*INSTRUCTIONS*:
1/ In the comment about NPR, what did Siegel insist on presenting NPR as while he headed the news department?
2/ Copy out everything in the comment about NPR from "Two of the people" down to "time) quite high.".

*TEXT BLOCK*:
Juan "Toss" Ensalada said...


I agree with you. NPR is replete with continued examples of their current, systemic failure. NPR’s failure isn’t some end for which I hope. Failure – in my opinion – is their current MEANS. Their news process IS the problem. And while I hope criticism (more constructive than less constructive) could be corrective for NPR, the criticism will only have a positive effect if NPR heeds it. I am not hopeful NPR will listen to criticism, and I say this having worked for several years for an NPR member station that completely toes the NPR company line. That station, like NPR, is entirely process oriented. They are not concerned with creativity of thought or the real substance of reporting. Most “news” organizations have this process down to a science, and it continues to work just well enough to succeed through an appearance of overly-earnest, faux without challenging elite power structures – what NPR has convinced themselves passes for broad and deep, long-form journalism.

Two of the people most responsible for NPR’s slide to the inoffensive, corporate middle are of course, Kevin Close (at the helm), Robert Siegel (in the trenches) and the news editors in between. Close has applied his Voice of America (VOA) wisdom and experience to the NPR vision, and Siegel (as head of the news department some years back) insisted on presenting NPR as a mainstream news organization, but driving away the substantive and creative “hippies” of the 1970s and 1980s. Sure, NPR – bailed out by member stations and saved by Kroc money – bought news respectability, but the price has been (over time) quite high.

Past research shows, with some clarity, that NPR movement to the corporate center served them well, because their audience grew – that and because of worldwide emergencies that NPR could have probably predicted had they been paying attention (technology bubble, the attacks of 9/11, the energy bubble, the health care crisis, the housing and financial crises, etc.). But in order attract more listeners, NPR sold its soul to elite power to grow the audience and increase revenue flow. That is why NPR guests still include know-nothing think tank types, corporate elites and government officials – a steady stream of public relations spinners and chatterers – the “newsmakers.”

*SUPPLIED ENTRIES*:
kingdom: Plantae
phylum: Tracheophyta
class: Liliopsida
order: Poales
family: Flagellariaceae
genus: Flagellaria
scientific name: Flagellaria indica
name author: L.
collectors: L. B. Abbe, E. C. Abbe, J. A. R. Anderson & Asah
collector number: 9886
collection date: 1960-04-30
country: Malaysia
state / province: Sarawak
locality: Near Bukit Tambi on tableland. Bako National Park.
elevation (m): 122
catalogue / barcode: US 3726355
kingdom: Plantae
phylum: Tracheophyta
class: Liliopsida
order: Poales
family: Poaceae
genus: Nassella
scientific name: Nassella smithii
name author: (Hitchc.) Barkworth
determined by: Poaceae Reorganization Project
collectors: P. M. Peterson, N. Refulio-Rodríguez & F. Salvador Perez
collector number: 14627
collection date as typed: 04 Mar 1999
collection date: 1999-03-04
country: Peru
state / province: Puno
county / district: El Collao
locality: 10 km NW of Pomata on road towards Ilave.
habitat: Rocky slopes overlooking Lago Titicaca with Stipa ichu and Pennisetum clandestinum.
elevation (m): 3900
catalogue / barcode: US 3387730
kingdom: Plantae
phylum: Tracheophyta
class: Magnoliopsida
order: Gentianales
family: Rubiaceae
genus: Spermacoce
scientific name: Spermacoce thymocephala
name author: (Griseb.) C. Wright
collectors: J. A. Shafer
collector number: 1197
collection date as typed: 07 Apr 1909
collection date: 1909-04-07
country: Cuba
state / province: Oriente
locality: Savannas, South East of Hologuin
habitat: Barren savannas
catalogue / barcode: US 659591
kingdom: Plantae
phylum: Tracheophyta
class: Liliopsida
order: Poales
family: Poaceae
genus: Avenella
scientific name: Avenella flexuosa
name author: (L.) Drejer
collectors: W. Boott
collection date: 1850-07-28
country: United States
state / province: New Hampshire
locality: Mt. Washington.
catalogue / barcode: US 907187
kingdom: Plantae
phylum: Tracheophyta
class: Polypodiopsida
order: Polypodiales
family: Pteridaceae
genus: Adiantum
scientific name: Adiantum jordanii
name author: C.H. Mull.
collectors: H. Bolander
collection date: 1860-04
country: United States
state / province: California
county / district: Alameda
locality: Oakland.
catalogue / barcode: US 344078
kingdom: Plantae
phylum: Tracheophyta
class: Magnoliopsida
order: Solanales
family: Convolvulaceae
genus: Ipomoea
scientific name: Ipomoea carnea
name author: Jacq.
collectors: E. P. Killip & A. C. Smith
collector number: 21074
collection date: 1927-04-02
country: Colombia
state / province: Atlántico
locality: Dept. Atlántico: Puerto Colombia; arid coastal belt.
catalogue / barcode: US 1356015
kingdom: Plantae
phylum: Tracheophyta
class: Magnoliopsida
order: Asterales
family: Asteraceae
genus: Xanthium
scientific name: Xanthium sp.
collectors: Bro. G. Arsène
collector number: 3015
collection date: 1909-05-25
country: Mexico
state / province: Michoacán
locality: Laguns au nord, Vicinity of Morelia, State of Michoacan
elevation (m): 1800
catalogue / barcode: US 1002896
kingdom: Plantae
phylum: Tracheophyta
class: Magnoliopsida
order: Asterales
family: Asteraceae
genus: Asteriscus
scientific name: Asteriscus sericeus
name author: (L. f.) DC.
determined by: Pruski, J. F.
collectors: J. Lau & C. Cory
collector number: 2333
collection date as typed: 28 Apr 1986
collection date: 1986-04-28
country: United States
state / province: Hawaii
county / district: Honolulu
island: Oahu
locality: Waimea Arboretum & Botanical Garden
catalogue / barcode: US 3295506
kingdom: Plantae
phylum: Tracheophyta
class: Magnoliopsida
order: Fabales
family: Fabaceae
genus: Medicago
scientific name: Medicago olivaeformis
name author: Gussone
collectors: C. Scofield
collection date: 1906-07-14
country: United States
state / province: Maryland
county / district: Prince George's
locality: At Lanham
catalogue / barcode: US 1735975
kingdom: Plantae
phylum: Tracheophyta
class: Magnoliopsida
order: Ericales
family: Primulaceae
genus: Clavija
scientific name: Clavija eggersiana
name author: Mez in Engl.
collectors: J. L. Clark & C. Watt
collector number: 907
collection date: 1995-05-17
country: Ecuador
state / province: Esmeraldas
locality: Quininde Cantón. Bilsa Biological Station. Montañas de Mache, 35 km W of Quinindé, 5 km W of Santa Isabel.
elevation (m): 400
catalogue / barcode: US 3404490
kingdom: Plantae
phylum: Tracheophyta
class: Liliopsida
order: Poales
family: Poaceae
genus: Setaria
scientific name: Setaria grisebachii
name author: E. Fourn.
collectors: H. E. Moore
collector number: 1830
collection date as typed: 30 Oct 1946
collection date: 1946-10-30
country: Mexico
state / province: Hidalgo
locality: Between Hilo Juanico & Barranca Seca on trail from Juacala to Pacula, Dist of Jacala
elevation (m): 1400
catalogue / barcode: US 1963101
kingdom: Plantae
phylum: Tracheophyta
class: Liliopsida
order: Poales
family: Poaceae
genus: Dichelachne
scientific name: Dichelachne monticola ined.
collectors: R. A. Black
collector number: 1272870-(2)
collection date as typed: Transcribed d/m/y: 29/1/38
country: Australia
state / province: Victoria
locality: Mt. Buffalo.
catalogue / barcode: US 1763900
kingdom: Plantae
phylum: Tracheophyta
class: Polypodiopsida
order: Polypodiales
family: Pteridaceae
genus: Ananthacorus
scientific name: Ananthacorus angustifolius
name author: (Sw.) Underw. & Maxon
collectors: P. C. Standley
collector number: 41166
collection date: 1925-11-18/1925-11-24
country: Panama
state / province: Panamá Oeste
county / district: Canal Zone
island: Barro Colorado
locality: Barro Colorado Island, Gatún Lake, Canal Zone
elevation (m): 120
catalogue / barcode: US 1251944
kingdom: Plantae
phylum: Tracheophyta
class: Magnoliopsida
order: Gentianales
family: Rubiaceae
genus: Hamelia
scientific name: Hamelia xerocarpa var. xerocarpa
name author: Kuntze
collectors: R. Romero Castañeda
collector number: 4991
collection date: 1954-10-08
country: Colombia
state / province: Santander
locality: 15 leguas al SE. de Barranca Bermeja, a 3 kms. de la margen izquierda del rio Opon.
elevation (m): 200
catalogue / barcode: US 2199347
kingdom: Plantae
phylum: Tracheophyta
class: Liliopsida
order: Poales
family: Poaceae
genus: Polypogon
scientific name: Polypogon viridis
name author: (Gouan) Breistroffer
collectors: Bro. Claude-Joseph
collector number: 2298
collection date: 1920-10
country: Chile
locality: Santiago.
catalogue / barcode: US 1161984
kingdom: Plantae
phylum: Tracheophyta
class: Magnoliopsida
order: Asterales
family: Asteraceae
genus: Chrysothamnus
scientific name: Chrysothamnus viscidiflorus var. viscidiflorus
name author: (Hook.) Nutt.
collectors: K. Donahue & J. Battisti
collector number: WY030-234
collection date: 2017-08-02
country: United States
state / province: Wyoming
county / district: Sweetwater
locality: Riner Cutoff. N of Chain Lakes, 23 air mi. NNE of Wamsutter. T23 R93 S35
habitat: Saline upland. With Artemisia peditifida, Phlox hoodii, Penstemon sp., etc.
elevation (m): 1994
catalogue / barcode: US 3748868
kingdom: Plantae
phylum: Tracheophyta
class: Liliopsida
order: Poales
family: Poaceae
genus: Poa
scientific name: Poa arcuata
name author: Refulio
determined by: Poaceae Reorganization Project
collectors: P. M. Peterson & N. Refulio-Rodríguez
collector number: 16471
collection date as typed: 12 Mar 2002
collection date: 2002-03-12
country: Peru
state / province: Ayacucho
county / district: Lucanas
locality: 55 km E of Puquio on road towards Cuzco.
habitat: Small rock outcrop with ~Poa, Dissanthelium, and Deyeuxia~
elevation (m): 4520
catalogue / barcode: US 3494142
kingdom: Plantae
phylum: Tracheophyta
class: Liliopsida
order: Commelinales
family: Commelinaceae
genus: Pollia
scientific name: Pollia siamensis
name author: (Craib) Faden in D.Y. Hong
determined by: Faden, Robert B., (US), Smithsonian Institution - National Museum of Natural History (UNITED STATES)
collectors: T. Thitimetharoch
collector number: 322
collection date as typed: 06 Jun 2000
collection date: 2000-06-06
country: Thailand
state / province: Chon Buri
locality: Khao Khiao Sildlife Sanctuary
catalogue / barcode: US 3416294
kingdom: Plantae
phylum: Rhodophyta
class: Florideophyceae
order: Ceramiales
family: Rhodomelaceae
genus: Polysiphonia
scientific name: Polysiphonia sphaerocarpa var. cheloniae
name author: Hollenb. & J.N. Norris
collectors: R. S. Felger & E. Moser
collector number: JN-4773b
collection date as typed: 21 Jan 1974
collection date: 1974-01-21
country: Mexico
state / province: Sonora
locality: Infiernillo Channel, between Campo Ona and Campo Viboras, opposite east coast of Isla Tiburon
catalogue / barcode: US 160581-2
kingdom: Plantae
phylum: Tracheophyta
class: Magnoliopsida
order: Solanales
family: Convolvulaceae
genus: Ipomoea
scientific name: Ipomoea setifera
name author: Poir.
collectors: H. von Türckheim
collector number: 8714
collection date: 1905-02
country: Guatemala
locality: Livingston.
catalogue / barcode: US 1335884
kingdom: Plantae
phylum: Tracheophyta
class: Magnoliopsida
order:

*TASK-BY-TASK RESULTS*:
1/ A mainstream news organization.

2/
Two of the people most responsible for NPR’s slide to the inoffensive, corporate middle are of course, Kevin Close (at the helm), Robert Siegel (in the trenches) and the news editors in between. Close has applied his Voice of America (VOA) wisdom and experience to the NPR vision, and Siegel (as head of the news department some years back) insisted on presenting NPR as a mainstream news organization, but driving away the substantive and creative “hippies” of the 1970s and 1980s. Sure, NPR – bailed out by member stations and saved by Kroc money – bought news respectability, but the price has been (over time) quite high.